« C’est comme si je suis né de nouveau ! » L’exclamation d’un habitant de Beni, la trentaine révolue, résume le soulagement qui a parcouru la ville ce lundi 15 décembre. Après des mois d’attente angoissée, plus de deux mille passeports biométriques congolais sont enfin arrivés de Kinshasa, apportant un espoir tangible à des milliers de requérants du Nord-Kivu. Pour beaucoup, c’est la première fois qu’ils tiennent entre leurs mains ce précieux sésame, synonyme de liberté de mouvement et d’opportunités.
Pourtant, derrière la joie palpable des premiers bénéficiaires se cache un sentiment mitigé, teinté d’amertume et de fatigue. Le processus de délivrance du passeport biométrique RDC reste un parcours du combattant, marqué par des lenteurs administratives décriées. « Je demande tout simplement à ceux qui sont au centre de capture de voir comment ils peuvent changer leur manière de travailler », lance un autre requérant, visiblement satisfait d’avoir son document mais exaspéré par les procédures. « Il y a tant de gens qui viennent avec des procurations pour passer à la capture. Ça nous prend beaucoup de temps nous autres. » Ce témoignage pointe du doigt une réalité criante : l’administration peine à absorber la demande, créant des goulots d’étranglement qui prolongent indûment les délais.
Cette livraison constitue le quatrième lot de documents à parvenir à Beni, capitale provinciale provisoire du Nord-Kivu. Une goutte d’eau dans un océan de besoins ? L’installation d’un centre de capture Beni par le ministère des Affaires étrangères était pourtant censée révolutionner l’accès au document pour les habitants de Beni, Butembo et d’autres coins de la province. L’objectif était noble : éviter aux demandeurs des déplacements harassants et coûteux vers des villes plus lointaines comme Bunia ou la capitale Kinshasa. Mais sur le terrain, le décalage entre l’intention et la réalité est frappant.
À Butembo, ville voisine, l’opération de capture se poursuit avec une liste d’attente qui dépasse les trois mille noms. Une attente qui se compte en semaines, voire en mois, pour un simple rendez-vous. Comment expliquer de tels retards dans la délivrance passeport Nord-Kivu ? Les infrastructures techniques, la formation des agents, la logistique des livraisons depuis Kinshasa… les défis sont multiples. Cette situation place les citoyens dans une posture de vulnérabilité permanente. Combien d’opportunités professionnelles, d’urgences familiales ou de projets académiques sont ainsi mis en péril par l’impossibilité de disposer d’un passeport en temps utile ?

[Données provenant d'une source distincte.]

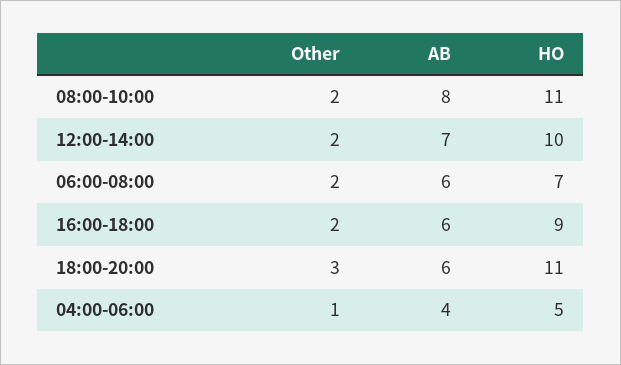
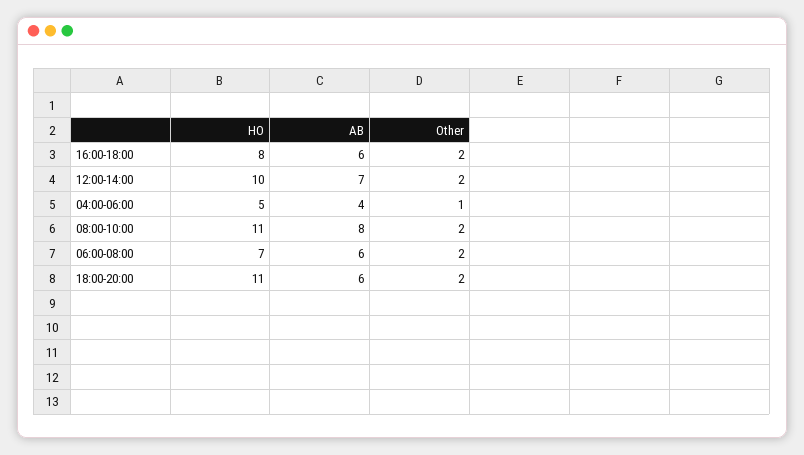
HO, 16:00-18:00: 9 -> 8
Other, 18:00-20:00: 3 -> 2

Le retour des opérations de capture à Beni-ville ce jeudi sera un test crucial. Sera-t-il synonyme d’un nouveau départ, plus fluide et plus respectueux des administrés, ou simplement d’une répétition des mêmes frustrations ? La demande passeport Congo ne faiblit pas, portée par une jeunesse dynamique et un besoin légitime de connectivité avec le reste du monde. Les autorités provinciales et nationales sont-elles à l’écoute de ces cris du cœur ?
Au-delà du papier sécurisé, c’est la relation entre l’État et ses citoyens qui se joue dans ces centres de capture. Délivrer un passeport efficacement, c’est reconnaître le droit fondamental à la mobilité et restaurer un peu de confiance dans les services publics. Le soulagement des deux mille bénéficiaires de ce lot est réel, mais il ne doit pas faire oublier les milliers d’autres encore dans l’expectative. L’urgence est maintenant de transformer cette avancée logistique en une véritable politique de service public, où le citoyen n’est plus un suppliant, mais un client devant être servi avec diligence et respect. L’enjeu est de taille pour la crédibilité de l’État de droit en RDC.